Thankfully, when the results did come they showed nothing more than a nasty infection and so, some three and a half hours after I’d staggered in to the place, I staggered out again, wrists bandaged like an over-enthusiastic emo teenager; clutching antibiotics, the size of which would make the rocks at Stonehenge look like a small irritant you’d pluck out of your shoe.

Don’t panic: no embolism, I texted The Father as I hailed a cab back to the office.

Just as well, he texted back. Next time, go to the GP sooner, would you?

Next time, I probably will.

11 comments:

nuttycow said...

Silly girl - haven't you learnt by now that one should always listen to the aged ones!

Glad it wasn't anything more serious and hope you're feeling a little better.

Blonde said...

NC: I know, I know. Dad's always right. All mended now, thanks! x

Amy said...

Ah, hospitals. So much fun. And so dignified.

Seriously, though, I'm very glad it was an infection rather than anything worse. Are you feeling better, now?

HC said...

Glad to hear you're not dying. Hope nothing flares up in the meantime.

Blonde said...

Amy: Indeed. Nothing like being mauled by strangers. Feeling tickety boo now, thanks!

HC: Ta. Me too.

modelofamodernmajorgeneral said...

I had a similar case, although this time it was a presumed spontaneous pneumothorax, although it turned out to be a very bad infection.

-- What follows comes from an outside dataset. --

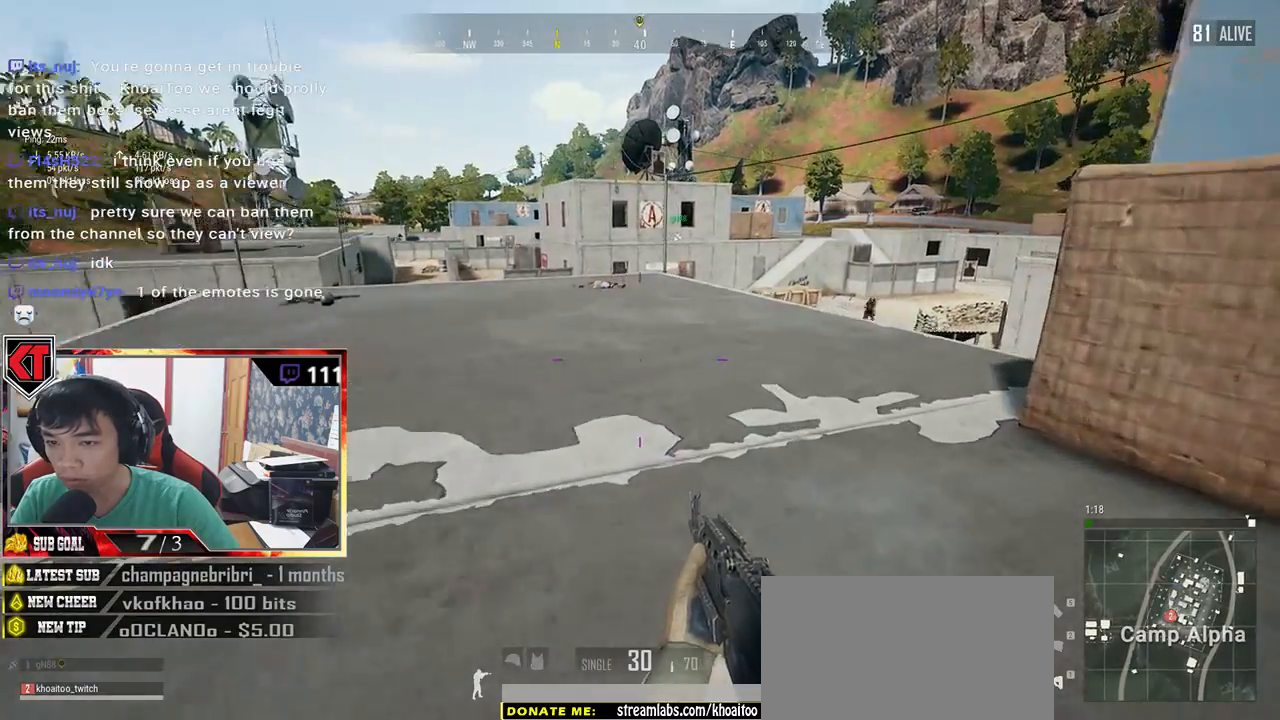
{"keys": ["w"], "mouse": [], "events": [[100, "a", "up"], [217, "mouse_right", "down"], [267, "mouse_right", "up"]]}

I would prescribe as much rest as possible, listen to your father in the mean time, and be very glad it wasn't worse.

I was also amazed at the sheer speed I was dealt with in A&E - quite impressive!

Blonde said...

Modelofamodernmajorgeneral: Hello - I don't think we've seen you round these parts before: nice to have you! Those words you got thrown sound equally scary... But I'm with you on the impressive A&E times these days. Really quite something.

modelofamodernmajorgeneral said...

ah - blame Nutty Cow for my appearance!

Basically I got flu that turned into bronchitis that turned into me coughing so hard I tore the lining of my lung away from my rib cage.

I was expecting to wait a standard 4 hours in a grotty room before being seen, but a nurse took me by the elbow and walked me to the major incidents room before connecting me to an ECG and O2 machine. All in 5 minutes of me turning up at the front desk!

Mike said...

Could you mention to my kids that "Dad's always right"? I promise you'll be rewarded with laughter. Loud, uproarious laughter. Drawn out laughter. Sincere, side-splitting laughter.

Glad you're feeling tickety boo, which I am assuming is a good way to feel.

Brennig said...

Jesus, Blonde! Glad to hear you're not going to croak on us, but can you get a grip and sort yourself out please?

Kat said...

Good GRIEF. Thank God it wasn't an embolism, but massively disappointed on your behalf about lack of English McSteamy.